Cassie is the driver in our family. Everybody knows this. And it’s not just because she really likes to drive — which she does — it’s also because Dan is a lousy driver. Everybody knows that too. It’s not all his fault though as he comes by it naturally. Both of Dan’s parents made driving an adventure and neither of his brothers is an automotive rock star. So Cassie has always been the primary driver in the relationship.

This is significant because we decided to spend ten weeks in Northern California again this spring and we have historically driven out so that Doc the Basset Hound can join us and so we can have our car while we are there. This year, however, we decided it didn’t make sense for Cassie to do the drive given her varying energy levels. So Dan drove out with one of our close friends who graciously volunteered to make the trip. More accurately, our friend drove and Dan handled podcasts, snacks, and restaurant selections.  

It was a great road trip for them covering four nights and five days. The weather was perfect. The scenery beautiful. The podcasts funny. (Who knew true crime could be funny?) Yet it also represented the longest we have been apart since we learned that Cassie has metastatic breast cancer. Even though it was only four nights, we missed each other. We were both lonely and a little out of sorts. Dan was worried about Cassie. Cassie found it strange being in the house  without Dan or Doc. Dan didn’t sleep well because he kept rolling over, seeing an empty bed, and contemplating his future. 
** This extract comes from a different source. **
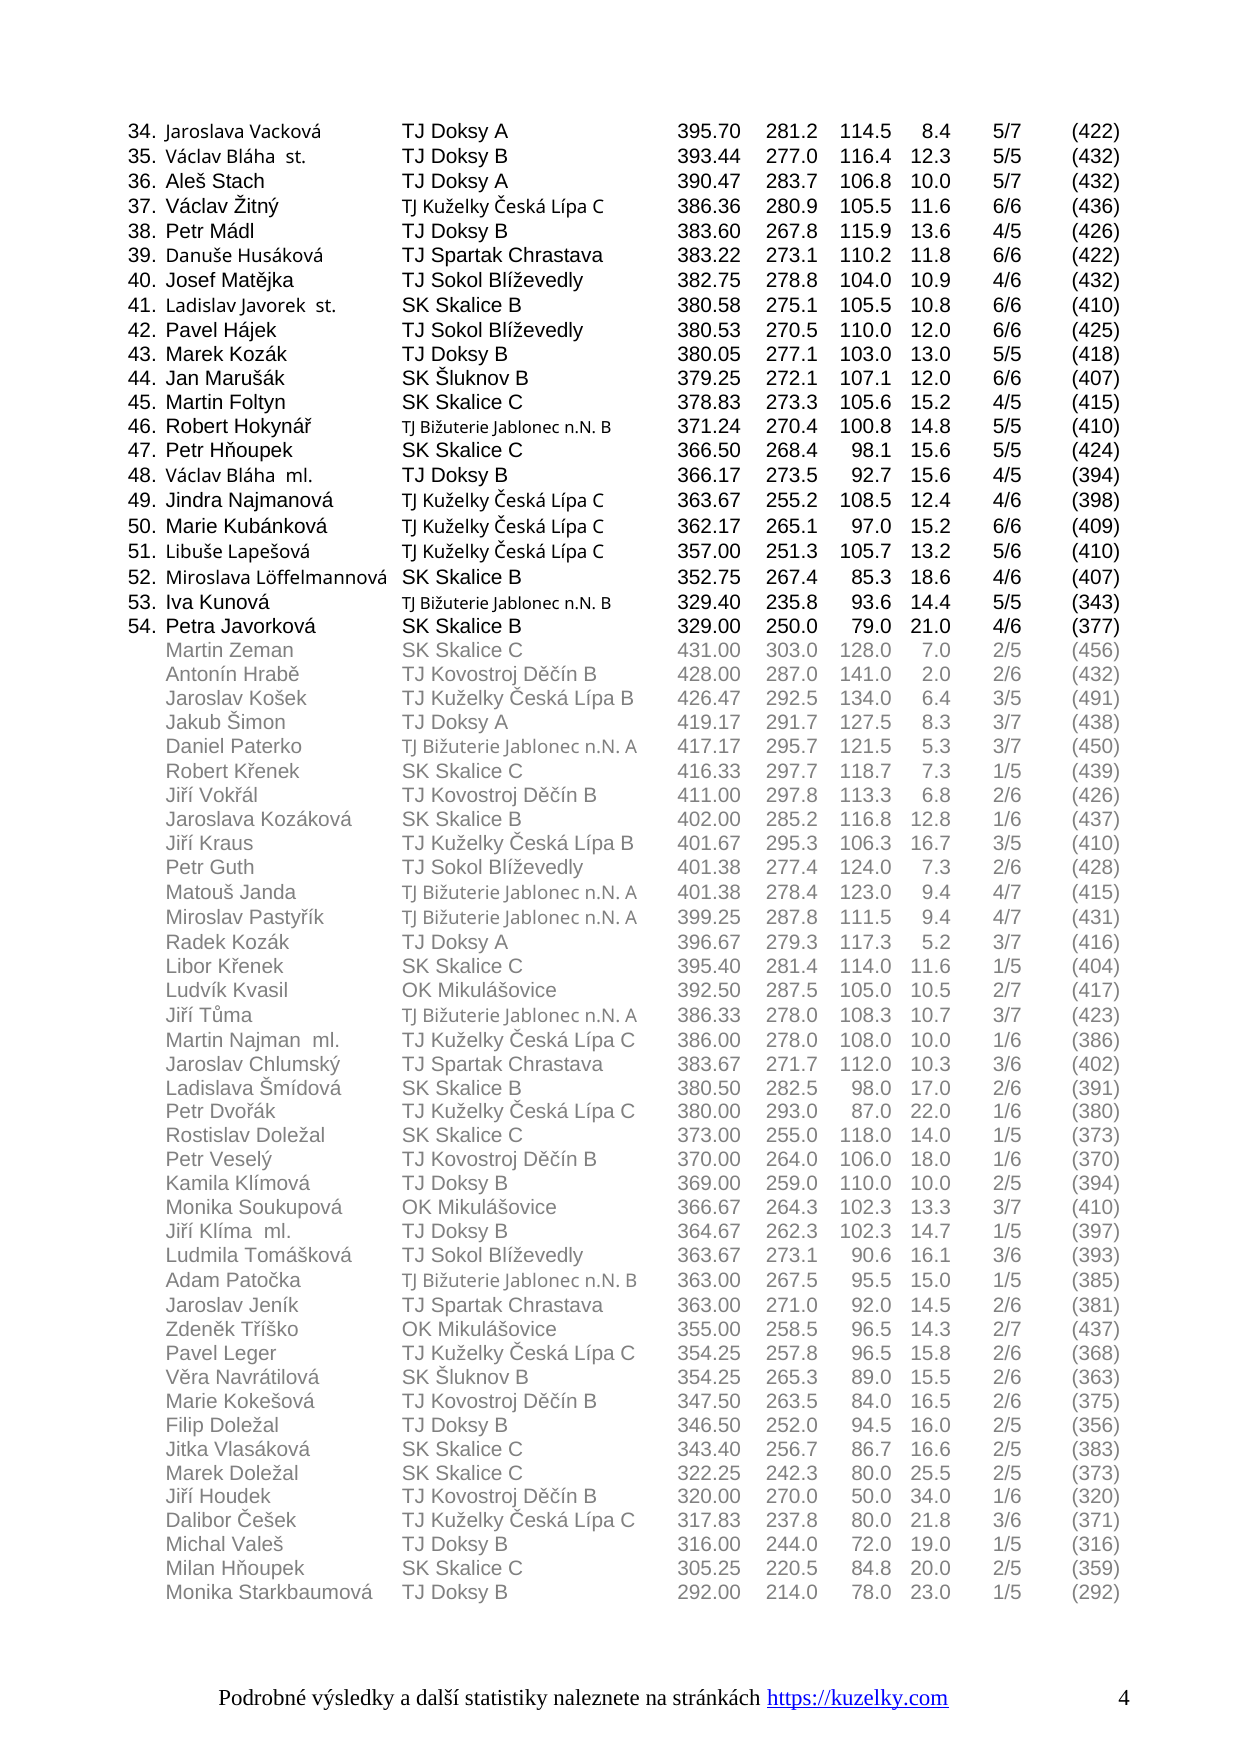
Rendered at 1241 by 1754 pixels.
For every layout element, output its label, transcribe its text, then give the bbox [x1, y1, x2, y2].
It got us both thinking. How do we decide whether or not to spend time apart? We’ve both always been fiercely independent. Before the diagnosis we both traveled a lot for work, took  trips on our own and spent weekends away with friends. Sometimes we’d even make plans without consulting each other because it felt like we had all of the time in the world and both wanted the other to have fun. Now it all seems different. Every night away from each other feels like a lost night. Yet we still have things we want to do on our own and people we want to spend time with individually. So how do we decide? 

Sometimes it’s clear as it was with the California trip — the ends (ten weeks in California together and quality road-trip time with a close friend) clearly justified the means (five days apart). In other circumstances though, we’ve found we need to intentionally consider a set of questions before making plans. Will the time away from each other be restorative and energizing? How is Cassie feeling? How connected are we as a couple at that moment?  When were we last apart? How many nights are we talking about? 

There’s no clear formula but we’re realizing that time together is more precious than ever and sleeping next to each other can no longer be taken for granted.